À semelhança dos bacteriófagos, também a Inteligência Artificial pode vir a ser bastante útil no futuro da saúde, defendeu Tiago Marques, da Fundação Champalimaud, ao tornar-se uma aliada na descoberta de novas terapias.

A sua utilização requer, no entanto, “muito cuidado” e consciência, até porque, “a Inteligência Artificial não vai resolver todos os problemas”, lembrou o especialista, acrescentando que ao nível da saúde, os dados médicos, que servem de base aos algoritmos são de difícil acesso por motivos de privacidade.

“É importante que estas novas tecnologias sejam reguladas e fiscalizadas”, observou.

Apesar dos avanços científicos, permanece um hiato entre a evidência e a incorporação na prática clínica, destacou Mário Silva Santos, do Instituto de Ciências Biomédicas Abel Salazar (ICBAS).

“É demasiado moroso e deve-nos envergonhar o número de vidas que não são salvas porque somos muito lentos a aplicar essa inovação terapêutica”, observou.

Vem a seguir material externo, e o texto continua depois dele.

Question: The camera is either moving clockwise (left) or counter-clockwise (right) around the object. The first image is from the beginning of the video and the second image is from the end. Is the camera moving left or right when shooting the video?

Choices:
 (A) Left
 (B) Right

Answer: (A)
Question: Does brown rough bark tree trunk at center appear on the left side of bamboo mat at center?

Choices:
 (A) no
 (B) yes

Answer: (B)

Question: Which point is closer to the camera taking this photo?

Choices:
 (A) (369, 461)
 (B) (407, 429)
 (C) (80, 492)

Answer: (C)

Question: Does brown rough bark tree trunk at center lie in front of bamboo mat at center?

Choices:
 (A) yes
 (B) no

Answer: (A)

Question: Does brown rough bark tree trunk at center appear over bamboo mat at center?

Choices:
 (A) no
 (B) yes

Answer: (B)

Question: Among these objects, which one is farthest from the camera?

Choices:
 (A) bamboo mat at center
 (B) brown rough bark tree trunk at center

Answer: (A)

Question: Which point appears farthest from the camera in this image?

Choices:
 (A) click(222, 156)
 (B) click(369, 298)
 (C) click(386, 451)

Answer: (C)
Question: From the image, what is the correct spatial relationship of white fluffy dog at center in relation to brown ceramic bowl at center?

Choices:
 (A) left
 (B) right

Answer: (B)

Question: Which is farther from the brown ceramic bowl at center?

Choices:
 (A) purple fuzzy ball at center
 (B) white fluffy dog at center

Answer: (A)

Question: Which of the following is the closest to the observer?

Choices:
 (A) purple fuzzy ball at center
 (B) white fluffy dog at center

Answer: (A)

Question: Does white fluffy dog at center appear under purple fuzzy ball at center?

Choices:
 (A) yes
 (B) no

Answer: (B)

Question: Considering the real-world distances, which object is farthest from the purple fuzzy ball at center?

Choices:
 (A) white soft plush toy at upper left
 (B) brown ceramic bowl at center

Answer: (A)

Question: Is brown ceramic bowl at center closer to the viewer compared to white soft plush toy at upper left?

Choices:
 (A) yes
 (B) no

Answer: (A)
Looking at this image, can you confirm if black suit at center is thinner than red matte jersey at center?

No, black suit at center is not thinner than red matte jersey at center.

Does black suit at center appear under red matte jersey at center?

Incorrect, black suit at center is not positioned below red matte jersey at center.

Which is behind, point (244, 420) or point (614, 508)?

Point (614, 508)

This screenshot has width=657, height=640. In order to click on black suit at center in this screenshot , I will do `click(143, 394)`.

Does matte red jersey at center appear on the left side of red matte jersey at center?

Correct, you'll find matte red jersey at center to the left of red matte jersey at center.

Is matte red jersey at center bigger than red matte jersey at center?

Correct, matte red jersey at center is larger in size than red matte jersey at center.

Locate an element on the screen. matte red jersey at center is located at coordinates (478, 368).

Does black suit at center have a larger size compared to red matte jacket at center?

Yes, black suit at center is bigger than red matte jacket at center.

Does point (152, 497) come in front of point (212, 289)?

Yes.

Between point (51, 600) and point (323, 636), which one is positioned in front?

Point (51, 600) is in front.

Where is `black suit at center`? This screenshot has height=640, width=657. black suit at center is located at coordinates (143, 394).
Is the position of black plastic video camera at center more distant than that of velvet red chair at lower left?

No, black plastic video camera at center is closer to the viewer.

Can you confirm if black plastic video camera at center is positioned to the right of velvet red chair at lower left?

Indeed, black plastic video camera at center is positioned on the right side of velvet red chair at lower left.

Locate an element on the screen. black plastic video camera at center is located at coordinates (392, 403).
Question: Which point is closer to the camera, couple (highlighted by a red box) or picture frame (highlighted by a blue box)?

Num mundo onde os movimentos migratórios não são fenómenos recentes, Sónia Dias, da Escola Nacional de Saúde Pública, alertou que estes se tornaram “mais rápidos e complexos” fruto da globalização.

“Sabemos que provavelmente o grande foco da vulnerabilidade em saúde das populações migrantes tem a ver com os fatores sociais”, observou, dizendo que é clara a evidência de que a condição de saúde do migrante se deteriora quando está no novo país há mais de 10 anos.

Sob o lema “+Ciência para Uma Só Saúde e bem-estar global”, o Encontro Ciência arrancou na quarta-feira e decorre até sexta na Alfândega do Porto. No encontro são esperados cerca de 200 oradores.